Actually, I’m a bit surprised winXP won’t install now over openSUSE. Its quite possible this is a winXP install problem, and not the fault of openSUSE, and if that is the case, then the problem needs to be addressed by a Windows forum.
The problem you’ve got is that Windows CDs are terrible at recognizing and dealing with linux partitions.
I’ve even seen people advising that once you’ve installed linux on a hard drive, you may as well throw it away, because you can’t get rid of it. Fortunately, these people are idiots.
The trick is to ‘fight linux with linux’. You want to use a linux live CD - any will do, although if you don’t have one I’ve heard that gparted live is quite good for this sort of thing.
If you’re uncomfortable using something unknown, maybe use a suse live CD - at least you know that runs on your hardware, and people on this forum will be able to guide you on using it.
Load up your live CD, and delete the partitions on the drive you want to install windows on, and leave it unpartitioned.

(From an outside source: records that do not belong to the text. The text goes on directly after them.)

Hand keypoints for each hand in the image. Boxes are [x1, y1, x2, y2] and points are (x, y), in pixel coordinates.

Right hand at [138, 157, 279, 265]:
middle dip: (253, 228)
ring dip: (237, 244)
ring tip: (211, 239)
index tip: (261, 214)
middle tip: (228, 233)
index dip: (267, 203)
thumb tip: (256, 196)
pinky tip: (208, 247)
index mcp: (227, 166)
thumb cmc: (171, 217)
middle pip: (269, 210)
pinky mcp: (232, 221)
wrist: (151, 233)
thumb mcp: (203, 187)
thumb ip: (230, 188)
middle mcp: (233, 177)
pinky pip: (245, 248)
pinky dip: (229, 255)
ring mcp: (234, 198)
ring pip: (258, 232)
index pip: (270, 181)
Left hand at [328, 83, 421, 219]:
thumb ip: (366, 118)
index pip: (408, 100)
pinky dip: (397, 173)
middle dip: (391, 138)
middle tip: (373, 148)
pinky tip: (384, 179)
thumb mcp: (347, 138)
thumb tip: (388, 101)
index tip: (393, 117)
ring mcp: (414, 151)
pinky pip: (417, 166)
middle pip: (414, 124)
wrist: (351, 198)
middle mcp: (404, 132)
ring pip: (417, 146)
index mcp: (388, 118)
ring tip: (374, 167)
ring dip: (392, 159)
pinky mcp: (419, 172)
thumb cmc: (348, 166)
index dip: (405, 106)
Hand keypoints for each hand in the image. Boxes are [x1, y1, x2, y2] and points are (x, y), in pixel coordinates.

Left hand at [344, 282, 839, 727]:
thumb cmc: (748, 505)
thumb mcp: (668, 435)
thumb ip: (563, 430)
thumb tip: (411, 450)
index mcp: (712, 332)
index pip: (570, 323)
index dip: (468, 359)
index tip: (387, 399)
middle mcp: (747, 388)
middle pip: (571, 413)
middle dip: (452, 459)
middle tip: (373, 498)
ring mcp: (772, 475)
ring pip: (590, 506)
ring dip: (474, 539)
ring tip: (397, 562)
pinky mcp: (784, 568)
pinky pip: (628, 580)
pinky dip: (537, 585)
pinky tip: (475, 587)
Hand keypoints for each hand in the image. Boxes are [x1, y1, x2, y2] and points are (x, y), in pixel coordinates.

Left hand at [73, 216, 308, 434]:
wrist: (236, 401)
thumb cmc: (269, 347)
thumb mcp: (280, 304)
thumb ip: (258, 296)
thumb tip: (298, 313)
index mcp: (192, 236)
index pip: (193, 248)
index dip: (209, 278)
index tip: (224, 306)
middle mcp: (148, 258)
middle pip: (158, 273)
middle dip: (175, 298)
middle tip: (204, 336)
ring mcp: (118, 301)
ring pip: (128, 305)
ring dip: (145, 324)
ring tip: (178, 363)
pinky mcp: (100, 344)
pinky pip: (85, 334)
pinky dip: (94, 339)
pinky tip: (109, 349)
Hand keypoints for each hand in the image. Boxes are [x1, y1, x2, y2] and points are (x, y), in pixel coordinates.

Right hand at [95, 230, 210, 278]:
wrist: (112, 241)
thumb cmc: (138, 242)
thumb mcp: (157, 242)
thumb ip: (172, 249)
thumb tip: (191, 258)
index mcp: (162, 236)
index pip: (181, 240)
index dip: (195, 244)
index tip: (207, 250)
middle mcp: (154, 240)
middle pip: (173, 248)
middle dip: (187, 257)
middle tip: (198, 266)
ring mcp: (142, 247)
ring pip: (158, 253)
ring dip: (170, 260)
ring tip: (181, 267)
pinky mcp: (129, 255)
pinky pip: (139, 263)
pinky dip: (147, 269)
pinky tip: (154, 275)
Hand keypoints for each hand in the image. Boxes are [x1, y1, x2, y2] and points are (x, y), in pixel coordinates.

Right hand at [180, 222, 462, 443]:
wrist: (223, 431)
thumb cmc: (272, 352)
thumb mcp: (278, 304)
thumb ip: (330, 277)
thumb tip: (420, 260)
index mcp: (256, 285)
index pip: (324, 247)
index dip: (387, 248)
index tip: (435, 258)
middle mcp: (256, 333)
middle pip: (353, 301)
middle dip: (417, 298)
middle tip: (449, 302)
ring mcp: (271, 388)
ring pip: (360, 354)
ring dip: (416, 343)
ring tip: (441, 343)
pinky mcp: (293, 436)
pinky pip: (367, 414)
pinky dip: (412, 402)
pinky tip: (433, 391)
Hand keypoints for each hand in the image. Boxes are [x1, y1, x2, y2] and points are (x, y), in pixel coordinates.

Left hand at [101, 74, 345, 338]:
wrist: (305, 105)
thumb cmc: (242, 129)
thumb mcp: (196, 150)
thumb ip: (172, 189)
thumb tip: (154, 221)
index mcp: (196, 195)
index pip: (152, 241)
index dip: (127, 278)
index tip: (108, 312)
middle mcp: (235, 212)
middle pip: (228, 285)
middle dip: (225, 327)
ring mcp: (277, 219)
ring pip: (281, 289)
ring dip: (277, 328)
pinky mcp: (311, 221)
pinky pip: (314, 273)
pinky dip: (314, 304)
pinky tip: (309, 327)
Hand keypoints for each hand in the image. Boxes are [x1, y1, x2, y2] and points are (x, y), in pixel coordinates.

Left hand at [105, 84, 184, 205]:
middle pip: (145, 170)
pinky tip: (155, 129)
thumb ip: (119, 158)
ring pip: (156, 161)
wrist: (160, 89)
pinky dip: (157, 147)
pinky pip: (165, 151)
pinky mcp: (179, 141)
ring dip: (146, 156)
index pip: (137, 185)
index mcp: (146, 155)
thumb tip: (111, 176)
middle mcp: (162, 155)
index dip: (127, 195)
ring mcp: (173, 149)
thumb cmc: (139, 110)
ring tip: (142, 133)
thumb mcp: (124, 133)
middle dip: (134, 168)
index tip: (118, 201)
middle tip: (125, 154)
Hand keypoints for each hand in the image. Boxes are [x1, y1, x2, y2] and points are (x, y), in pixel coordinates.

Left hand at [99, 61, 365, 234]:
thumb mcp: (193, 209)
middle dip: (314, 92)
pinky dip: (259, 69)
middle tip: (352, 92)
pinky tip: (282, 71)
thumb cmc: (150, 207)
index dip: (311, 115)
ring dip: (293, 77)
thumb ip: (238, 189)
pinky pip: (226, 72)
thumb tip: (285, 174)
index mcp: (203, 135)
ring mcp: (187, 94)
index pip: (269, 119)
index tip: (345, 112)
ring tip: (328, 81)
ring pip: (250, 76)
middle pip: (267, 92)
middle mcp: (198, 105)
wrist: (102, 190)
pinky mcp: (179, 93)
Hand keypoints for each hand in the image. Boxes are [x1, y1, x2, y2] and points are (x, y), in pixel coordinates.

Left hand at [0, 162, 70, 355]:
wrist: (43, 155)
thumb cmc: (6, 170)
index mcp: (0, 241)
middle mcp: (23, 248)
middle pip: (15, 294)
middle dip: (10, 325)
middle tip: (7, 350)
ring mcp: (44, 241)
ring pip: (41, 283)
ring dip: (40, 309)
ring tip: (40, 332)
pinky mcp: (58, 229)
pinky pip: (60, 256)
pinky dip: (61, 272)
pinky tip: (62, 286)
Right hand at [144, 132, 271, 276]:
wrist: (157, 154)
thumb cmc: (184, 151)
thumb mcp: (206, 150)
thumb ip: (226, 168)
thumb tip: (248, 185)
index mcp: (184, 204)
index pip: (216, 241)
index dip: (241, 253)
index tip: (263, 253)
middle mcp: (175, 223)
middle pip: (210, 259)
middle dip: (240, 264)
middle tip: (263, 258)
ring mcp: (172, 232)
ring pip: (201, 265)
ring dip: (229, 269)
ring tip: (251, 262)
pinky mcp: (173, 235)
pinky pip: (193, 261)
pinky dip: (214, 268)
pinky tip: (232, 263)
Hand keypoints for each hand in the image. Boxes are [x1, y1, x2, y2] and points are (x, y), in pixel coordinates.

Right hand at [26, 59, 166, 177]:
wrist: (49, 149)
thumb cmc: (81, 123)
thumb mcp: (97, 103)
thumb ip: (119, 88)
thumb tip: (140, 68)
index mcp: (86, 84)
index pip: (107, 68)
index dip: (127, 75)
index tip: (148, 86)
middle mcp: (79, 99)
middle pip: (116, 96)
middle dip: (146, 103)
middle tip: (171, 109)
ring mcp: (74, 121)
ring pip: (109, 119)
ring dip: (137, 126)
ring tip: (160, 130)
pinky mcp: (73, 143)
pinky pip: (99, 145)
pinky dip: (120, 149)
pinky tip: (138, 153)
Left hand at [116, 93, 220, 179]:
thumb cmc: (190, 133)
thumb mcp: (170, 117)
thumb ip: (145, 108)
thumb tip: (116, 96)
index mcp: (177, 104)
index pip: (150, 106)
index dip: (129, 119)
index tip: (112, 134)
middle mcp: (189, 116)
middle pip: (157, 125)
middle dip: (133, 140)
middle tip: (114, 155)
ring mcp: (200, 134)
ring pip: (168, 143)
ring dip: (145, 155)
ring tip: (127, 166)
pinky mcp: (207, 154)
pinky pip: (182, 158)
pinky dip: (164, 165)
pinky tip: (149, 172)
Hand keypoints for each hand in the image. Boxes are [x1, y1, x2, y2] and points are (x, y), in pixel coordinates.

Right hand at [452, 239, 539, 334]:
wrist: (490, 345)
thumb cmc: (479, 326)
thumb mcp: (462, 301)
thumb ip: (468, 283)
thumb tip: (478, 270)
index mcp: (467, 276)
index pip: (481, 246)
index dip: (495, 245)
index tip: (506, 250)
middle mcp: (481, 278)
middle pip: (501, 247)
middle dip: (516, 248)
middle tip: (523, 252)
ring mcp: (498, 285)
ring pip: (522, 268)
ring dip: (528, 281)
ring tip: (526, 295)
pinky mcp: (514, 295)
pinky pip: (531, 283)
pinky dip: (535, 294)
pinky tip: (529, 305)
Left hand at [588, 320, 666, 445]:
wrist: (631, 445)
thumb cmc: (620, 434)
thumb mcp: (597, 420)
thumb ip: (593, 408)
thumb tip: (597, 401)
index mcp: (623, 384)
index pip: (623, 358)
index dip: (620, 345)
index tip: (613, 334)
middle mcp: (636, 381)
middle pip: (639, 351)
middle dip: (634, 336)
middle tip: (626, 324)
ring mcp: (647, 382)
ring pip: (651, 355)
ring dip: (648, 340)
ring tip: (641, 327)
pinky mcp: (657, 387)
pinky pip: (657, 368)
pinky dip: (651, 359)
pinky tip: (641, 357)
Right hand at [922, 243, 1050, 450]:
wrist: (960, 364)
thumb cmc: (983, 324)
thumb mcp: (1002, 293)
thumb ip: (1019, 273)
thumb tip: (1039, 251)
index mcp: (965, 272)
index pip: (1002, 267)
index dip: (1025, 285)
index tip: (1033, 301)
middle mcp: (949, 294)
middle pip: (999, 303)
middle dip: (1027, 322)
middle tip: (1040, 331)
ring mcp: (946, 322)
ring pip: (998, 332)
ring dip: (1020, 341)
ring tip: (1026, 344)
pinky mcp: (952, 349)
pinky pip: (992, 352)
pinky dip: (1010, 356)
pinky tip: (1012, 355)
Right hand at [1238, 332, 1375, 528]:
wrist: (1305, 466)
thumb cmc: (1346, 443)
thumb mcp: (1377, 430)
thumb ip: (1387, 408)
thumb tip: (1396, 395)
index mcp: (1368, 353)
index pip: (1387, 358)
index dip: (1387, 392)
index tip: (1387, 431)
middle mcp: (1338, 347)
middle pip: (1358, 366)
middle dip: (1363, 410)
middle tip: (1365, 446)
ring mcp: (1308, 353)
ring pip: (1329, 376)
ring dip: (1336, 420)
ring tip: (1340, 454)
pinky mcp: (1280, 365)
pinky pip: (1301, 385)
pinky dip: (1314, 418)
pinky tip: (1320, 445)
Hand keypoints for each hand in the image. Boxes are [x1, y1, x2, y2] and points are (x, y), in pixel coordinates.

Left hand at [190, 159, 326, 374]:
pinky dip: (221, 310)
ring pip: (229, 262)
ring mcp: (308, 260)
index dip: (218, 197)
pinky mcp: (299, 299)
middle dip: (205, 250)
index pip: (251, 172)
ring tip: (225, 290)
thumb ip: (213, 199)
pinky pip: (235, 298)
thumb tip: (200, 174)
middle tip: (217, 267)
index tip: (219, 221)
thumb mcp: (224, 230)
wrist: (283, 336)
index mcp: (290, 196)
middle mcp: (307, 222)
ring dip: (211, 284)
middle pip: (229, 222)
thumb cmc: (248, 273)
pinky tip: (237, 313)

That should allow you to install Windows fine.
And if you ever do come back, try posting requests for help. Mostly people don’t bite.
A good Linux install will only change the active partition pointer in the MBR, but sometimes grub (linux boot manager) is put on the MBR. When the Linux grub boot manager is put on the MBR, and when one wishes to remove Linux completely, its necessary to remove grub from the MBR and replace it with MBR code from microsoft. Typically one’s recovery CD will do that.
There are also commercial boot CDs for Windows that will do that, and some Utility (possibly free) boot CDs for Windows that will do that. One can remove grub from the MBR with the Linux live CD supergrub disk.
Just a note, wouldn’t it be a good idea to restore MBR from the backup located in /boot/ (only IF openSUSE didn’t kill the recovery partition) and then restore?